2105. Early-onset and Late-onset BK Polyomavirus-associated Nephropathy: A 10-year Retrospective Analysis

Abstract

Abstract Background Polyomavirus-associated nephropathy (BKVAN) is one of the serious causes of allograft dysfunction and allograft loss in kidney transplant (KT) patients. Most of the patients were diagnosed with BKVAN within the first year after transplantation but some more cases of BKVAN occur later. A study focused on the differentiation between early and late-onset BKVAN is needed. Methods We conducted a retrospective cohort study among KT recipients at Ramathibodi Hospital between January 2010 – December 2020. The incidence of early-onset (diagnosed within 1 year) and late-onset (diagnosed after 1 year) BKVAN, as well as composite kidney allograft outcomes, were compared. Results From 1032 KT recipients, 645 (62.5%) were screened for BK viral infection. BKVAN was diagnosed in 83 (12.8%) patients. Of those, 46 (55.4%) and 37 (44.6%) were diagnosed with early-onset and late-onset BKVAN, respectively. Composite kidney allograft outcomes of GFR decline≥ 40% from baseline, graft loss or death were greater in early-onset BKVAN compared to late-onset BKVAN (7.5 vs 5.52 per 1000 person-months; hazard ratio 0.47; 95%CI, 0.23-0.95; P=0.037). In multivariate analysis, female gender and living-related kidney transplantation (LRKT) were independently associated with late-onset BKVAN compared to early-onset BKVAN. The more advanced the BKVAN diagnosis, the worse the allograft outcome occurs, even with optimizing immunosuppressive drugs and adjunctive therapy. Conclusion BKVAN could occur later after one-year post-transplantation, although relatively better composite kidney outcomes were observed compared to early-onset BKVAN. Female individuals who underwent living-related KT should be considered for BK virus preemptive monitoring beyond one year to detect this late-onset BK virus infection. Disclosures All Authors: No reported disclosures.

• _DATA SECTION_:
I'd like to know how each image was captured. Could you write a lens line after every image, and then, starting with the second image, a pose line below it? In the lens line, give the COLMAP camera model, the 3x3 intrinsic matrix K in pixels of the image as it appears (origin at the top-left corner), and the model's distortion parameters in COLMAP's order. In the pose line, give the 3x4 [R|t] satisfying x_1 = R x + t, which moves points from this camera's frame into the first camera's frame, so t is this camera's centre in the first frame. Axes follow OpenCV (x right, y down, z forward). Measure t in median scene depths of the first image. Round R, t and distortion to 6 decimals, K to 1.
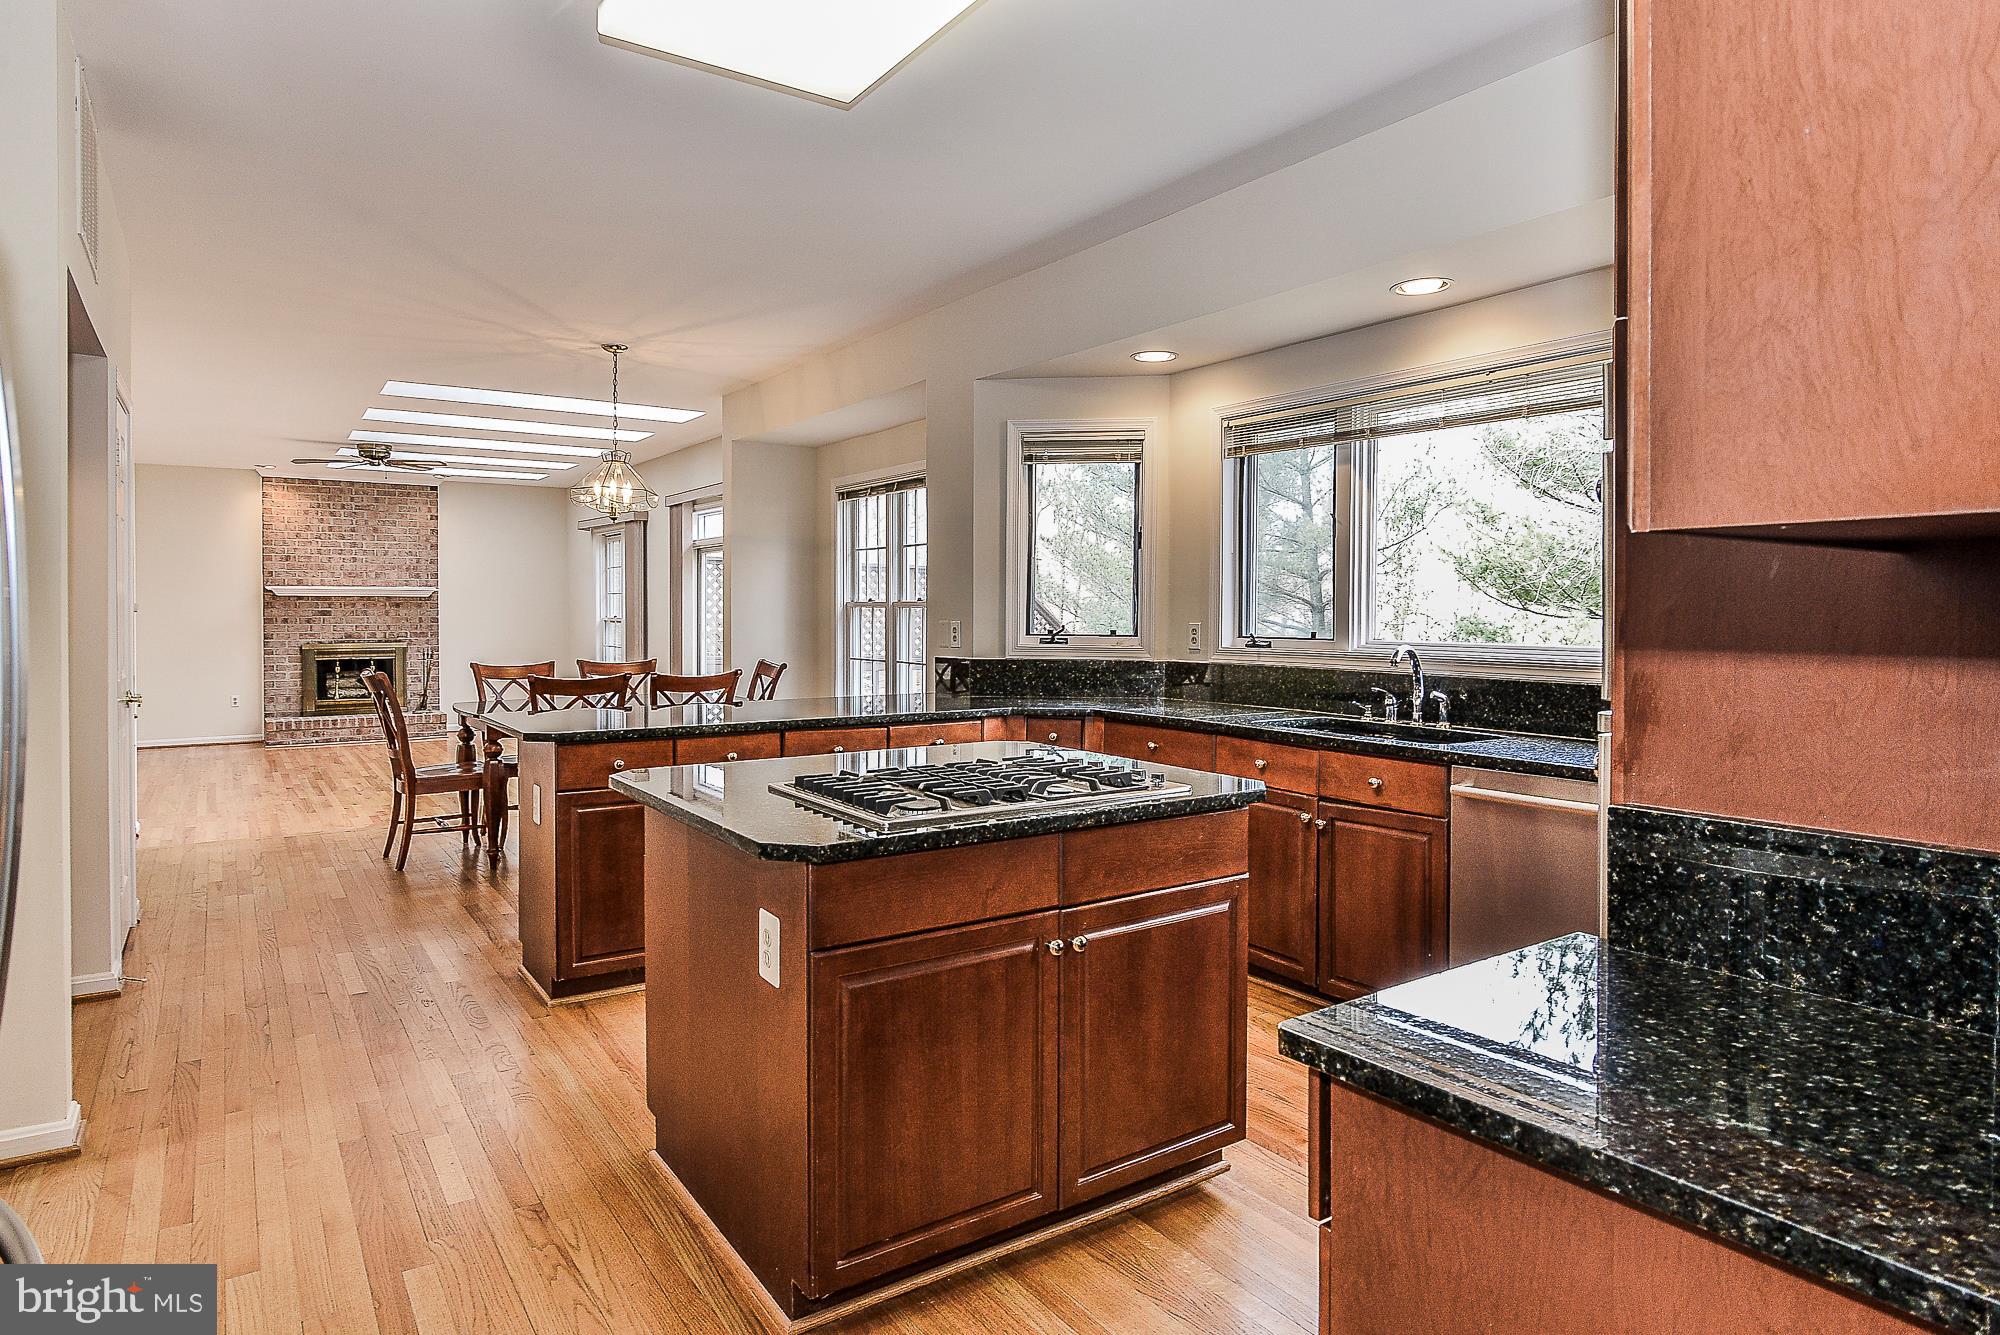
lens RADIAL K [[1114.7, 0, 973.2], [0, 1114.7, 623.9], [0, 0, 1]] dist [-0.002323, 0.002643]
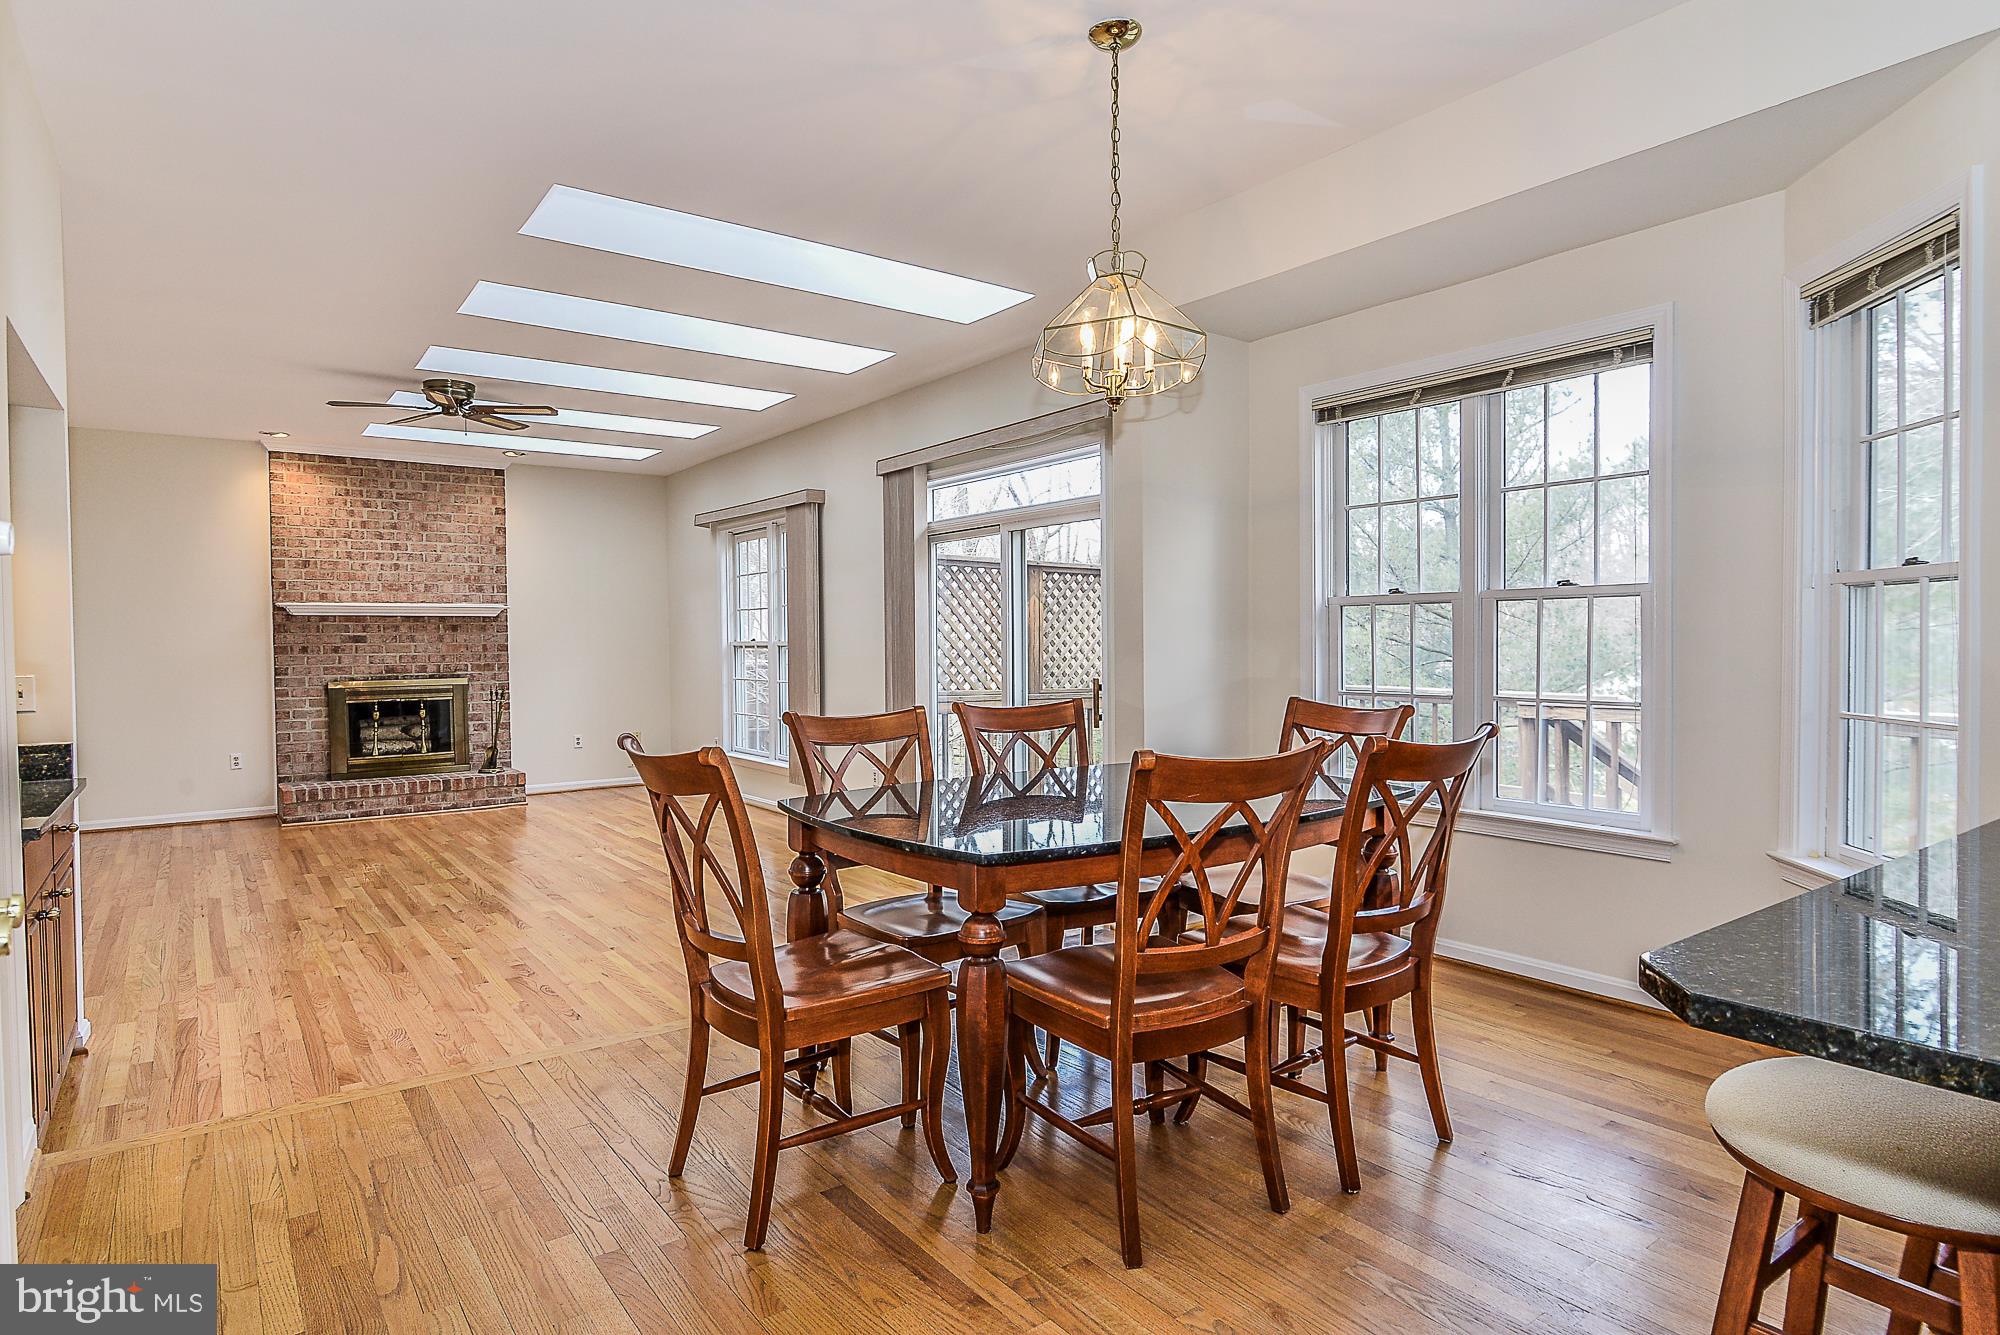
lens RADIAL K [[1114.7, 0, 1001.1], [0, 1114.7, 664.7], [0, 0, 1]] dist [-0.002323, 0.002643]
pose [[0.999423, -0.010864, 0.032169, -0.182732], [0.010575, 0.999902, 0.009132, 0.004953], [-0.032265, -0.008787, 0.999441, 0.252918]]
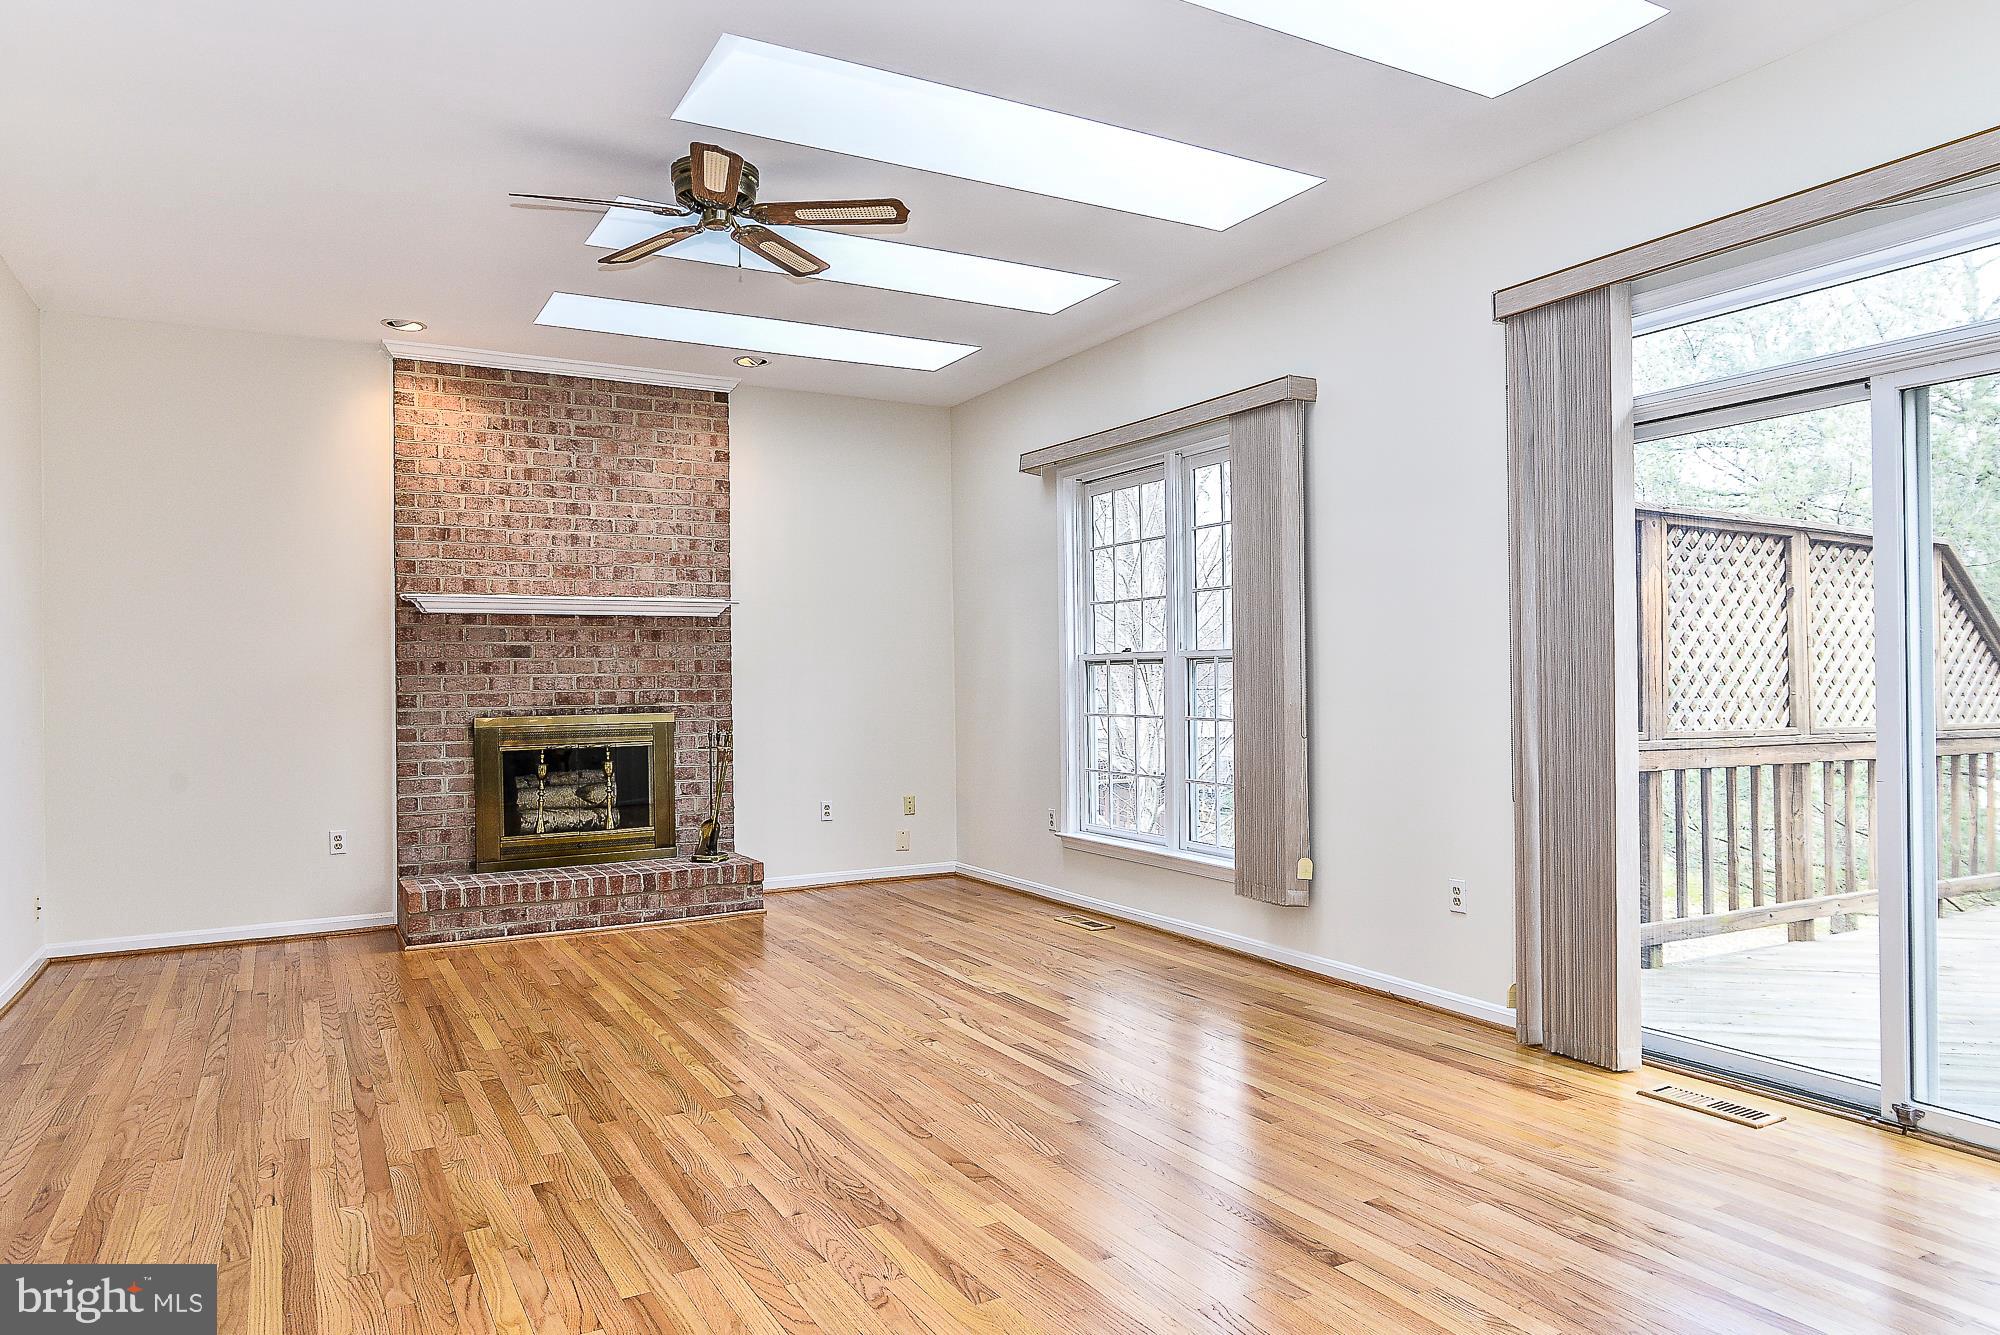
lens RADIAL K [[1319.3, 0, 1008.2], [0, 1319.3, 660.7], [0, 0, 1]] dist [0.017839, -0.001824]
pose [[0.995056, -0.013553, -0.098388, -0.322285], [0.011016, 0.999594, -0.026285, 0.011414], [0.098705, 0.025071, 0.994801, 0.465990]]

• _ABOUT THIS EXERCISE_:
Using the abstract on BK polyomavirus nephropathy, answer these:
1. At which hospital was the cohort study conducted?
2. How many kidney transplant recipients were screened for BK viral infection?
3. Which two factors were independently associated with late-onset BKVAN in the multivariate analysis?
Rely only on the BK polyomavirus nephropathy abstract, not on the items.

• _RESPONSE TO THE EXERCISE_:
1. Ramathibodi Hospital.
2. 645 (62.5%) of the 1032 recipients.
3. Female gender and living-related kidney transplantation (LRKT).